From: InfoSec News <alerts () infosecnews org>
Date: Wed, 12 Mar 2014 08:01:17 +0000 (UTC)

http://www.wired.com/threatlevel/2014/03/commuter-bus/

By Kevin Poulsen
Threat Level
Wired.com
03.11.14

Silicon Valley shuttle buses have become a symbol of San Francisco’s gentrification anxiety -- Facebook, eBay, Genentech, Yahoo, and most famously Google all have their own private bus lines shuttling workers in and out of the city, hiding them behind tinted glass and bathing them in free Wi-Fi so the riders can have a productive commute.

My home happens to be placed along one of Apple’s commuter bus lines, and the giant, silver buses have long felt like a constant presence on the residential street, powering up and down the hill, plowing past my window, honking a polite warning as they pass while I double-park to unload groceries. Apple workers have seen me in pajamas, stepping outside to get the paper or throw a dirty diaper in the trash. They’ve seen me chasing my kids into the car for the morning for the ride to school. In the evening the Apple Bus sometimes sees me waiting in my car for it to pass, so I can open the door without losing it to the bus’s grill.
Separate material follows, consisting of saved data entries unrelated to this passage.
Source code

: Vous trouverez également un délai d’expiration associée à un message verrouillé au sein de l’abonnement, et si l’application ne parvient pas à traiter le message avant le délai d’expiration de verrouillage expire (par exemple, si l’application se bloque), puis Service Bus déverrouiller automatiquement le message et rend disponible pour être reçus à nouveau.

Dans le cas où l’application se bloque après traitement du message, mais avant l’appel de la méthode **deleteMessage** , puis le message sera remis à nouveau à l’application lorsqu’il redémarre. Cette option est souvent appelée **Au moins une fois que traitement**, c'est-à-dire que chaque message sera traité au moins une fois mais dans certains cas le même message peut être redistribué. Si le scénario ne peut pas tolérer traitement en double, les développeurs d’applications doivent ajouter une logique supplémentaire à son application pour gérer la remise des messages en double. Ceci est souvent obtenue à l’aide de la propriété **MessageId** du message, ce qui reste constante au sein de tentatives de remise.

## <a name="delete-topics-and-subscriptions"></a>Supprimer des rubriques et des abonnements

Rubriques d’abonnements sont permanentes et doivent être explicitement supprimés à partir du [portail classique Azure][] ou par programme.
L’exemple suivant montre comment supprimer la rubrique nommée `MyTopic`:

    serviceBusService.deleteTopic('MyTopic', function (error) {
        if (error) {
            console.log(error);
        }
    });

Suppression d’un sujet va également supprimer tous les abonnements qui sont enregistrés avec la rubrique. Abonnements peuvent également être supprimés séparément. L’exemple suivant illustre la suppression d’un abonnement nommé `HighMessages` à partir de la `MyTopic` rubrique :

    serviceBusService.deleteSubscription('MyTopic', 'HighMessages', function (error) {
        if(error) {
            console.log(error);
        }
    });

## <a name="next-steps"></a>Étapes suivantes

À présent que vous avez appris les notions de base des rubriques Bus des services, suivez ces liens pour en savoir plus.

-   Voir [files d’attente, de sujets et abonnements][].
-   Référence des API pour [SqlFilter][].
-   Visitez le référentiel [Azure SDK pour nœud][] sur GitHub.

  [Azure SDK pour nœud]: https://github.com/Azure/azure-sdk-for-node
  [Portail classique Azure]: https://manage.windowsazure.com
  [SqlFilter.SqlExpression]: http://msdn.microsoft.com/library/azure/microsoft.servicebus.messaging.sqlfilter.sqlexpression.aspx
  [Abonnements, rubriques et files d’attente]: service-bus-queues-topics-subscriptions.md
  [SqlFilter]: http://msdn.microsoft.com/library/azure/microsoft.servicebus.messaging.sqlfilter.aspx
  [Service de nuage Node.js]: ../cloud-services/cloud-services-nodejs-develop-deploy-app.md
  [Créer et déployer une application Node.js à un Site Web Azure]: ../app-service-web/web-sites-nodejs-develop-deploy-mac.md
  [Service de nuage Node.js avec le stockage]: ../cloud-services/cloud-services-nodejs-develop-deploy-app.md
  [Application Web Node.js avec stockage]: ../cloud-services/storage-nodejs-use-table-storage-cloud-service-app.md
Last week, it occurred to me that I might start monitoring the local Wi-Fi environment to determine how often the Apple Bus really comes by. My wife guessed 10 times a day. I’d have said 20.

After a week of reverse-wardriving, it appears the Apple Bus passes my house an average of 36 times a day, and is uncannily punctual, especially in the a.m., when the first bus reliably pops up on my Wi-Fi radar between 6:23:33 and 6:23:56 every morning.